On the part of the fans, the change has also been considerable. Partly because many still remember the images of Amy Winehouse on stage in Belgrade intoxicated, suffering, announcing the tragedy that shortly after would come. Everyone saw that something there was very wrong. But hardly anything was done. And in part, also, because there is a sense of community and apparent closeness in the new generations - that feeling of belonging to a large group of people who are alone that is so easily reinforced in social networks - something that contrasts greatly with the individualistic and nihilistic way with which the X generation faced these issues. Any topic. "This music, more melodic, manages to attract and bring people together, while the one that is based more on percussion and rhythm drives them away," according to Alan Turry, executive director of the center of music therapy at the University of New York.

Ed Sheeran and Justin Bieber, together in the song 'I Don't Care'.


Ed Sheeran and Justin Bieber, together in the song 'I Don't Care'.

Anyway, although the way of managing the subject seems much more natural and sensible than in the past, the truth is that this happens because the subject is more ubiquitous than ever. No artist seems to be safe today from his first nervous breakdown. Someone rich and powerful like Jay Z confesses he needs to go to therapy. Someone apparently happy and inane like Ed Sheeran, deals with anxiety issues in his songs, especially in I don’t care, along with Justin Bieber, another singer with problems of adaptation to the environment. The rapper Post Malone rhymes openly about his paranoia problems. Logic launches a theme whose title is the telephone number for suicide prevention in the US.
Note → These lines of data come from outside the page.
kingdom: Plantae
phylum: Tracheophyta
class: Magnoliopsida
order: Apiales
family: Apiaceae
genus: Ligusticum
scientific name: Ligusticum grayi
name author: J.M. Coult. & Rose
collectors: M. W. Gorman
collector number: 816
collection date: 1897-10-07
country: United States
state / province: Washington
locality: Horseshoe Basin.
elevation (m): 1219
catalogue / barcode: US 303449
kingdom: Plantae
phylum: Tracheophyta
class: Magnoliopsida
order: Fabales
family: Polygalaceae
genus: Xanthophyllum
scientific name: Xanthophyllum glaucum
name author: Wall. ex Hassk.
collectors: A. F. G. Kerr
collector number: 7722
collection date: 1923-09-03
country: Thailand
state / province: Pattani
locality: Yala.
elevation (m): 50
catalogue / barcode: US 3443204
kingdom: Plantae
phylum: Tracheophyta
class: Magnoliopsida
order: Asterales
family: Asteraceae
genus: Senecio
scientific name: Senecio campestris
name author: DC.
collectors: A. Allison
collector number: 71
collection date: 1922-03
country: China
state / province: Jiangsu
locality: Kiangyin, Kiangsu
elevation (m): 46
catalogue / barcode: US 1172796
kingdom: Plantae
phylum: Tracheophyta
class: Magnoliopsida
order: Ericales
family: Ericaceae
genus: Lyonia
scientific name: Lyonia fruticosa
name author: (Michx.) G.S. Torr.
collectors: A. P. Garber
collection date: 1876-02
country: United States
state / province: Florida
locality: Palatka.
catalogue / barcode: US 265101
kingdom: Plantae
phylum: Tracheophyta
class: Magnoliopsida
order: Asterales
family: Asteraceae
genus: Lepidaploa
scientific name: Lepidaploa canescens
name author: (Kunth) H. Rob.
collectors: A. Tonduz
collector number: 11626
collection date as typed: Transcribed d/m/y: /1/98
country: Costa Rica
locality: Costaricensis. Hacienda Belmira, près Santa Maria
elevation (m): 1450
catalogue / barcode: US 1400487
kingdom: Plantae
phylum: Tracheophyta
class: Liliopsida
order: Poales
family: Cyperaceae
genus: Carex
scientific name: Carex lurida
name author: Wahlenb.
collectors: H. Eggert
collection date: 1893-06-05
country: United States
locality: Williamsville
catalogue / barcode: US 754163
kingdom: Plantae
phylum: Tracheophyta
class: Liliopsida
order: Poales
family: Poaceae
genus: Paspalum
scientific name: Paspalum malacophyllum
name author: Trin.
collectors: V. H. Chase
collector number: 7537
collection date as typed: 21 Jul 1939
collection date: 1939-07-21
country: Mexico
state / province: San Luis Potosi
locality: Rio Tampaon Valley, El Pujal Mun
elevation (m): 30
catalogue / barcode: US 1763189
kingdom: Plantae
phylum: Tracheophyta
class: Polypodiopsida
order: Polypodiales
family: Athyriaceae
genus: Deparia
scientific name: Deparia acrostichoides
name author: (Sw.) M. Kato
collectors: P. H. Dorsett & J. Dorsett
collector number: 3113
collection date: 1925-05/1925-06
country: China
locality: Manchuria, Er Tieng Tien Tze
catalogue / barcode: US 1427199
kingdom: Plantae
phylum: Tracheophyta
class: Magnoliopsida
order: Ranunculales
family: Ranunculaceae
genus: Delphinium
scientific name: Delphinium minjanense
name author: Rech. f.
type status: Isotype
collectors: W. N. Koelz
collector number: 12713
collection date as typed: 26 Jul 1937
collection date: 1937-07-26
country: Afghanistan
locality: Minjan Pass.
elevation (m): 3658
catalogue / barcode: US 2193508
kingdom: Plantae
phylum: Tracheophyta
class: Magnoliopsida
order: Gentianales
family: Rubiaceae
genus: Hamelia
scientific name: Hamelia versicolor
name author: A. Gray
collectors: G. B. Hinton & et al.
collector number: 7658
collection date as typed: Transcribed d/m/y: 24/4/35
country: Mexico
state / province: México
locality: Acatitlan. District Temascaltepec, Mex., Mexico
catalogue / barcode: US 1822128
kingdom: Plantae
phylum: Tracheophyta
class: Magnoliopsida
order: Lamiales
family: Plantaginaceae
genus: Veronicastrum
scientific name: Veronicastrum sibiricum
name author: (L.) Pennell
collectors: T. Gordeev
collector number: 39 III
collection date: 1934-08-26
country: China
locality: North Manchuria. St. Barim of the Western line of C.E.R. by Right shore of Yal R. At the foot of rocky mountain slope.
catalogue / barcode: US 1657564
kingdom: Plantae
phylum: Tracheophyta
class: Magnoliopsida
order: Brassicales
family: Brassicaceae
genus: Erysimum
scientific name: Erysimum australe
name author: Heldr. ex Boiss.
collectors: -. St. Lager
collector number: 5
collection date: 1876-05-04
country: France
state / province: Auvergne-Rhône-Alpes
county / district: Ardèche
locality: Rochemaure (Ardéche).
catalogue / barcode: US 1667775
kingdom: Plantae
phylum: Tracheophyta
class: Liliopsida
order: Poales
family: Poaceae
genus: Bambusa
The marketing agency Take 5 published a study two years ago in which it revealed that, in 1958, 24 of the top 100 singles dealt with mental problems. In 2017, there were 71 songs in which this particular was mentioned. According to Genius, a search engine for words in songs, used to collect data by companies such as Spotify or Apple, words depression Y anxiety they have tripled the times they appear on hip hop issues in the last ten years. Suicide remains the third leading cause of death among young people between 15 and 19, according to the WHO. Everything seems to be at least as bad as ever. The only difference is that it seems to be being treated more sensibly. "Nobody wants to talk about this", titled The guardian recently an article about the relationship of actors with mental illnesses. For once, music does not lead the way things are done badly.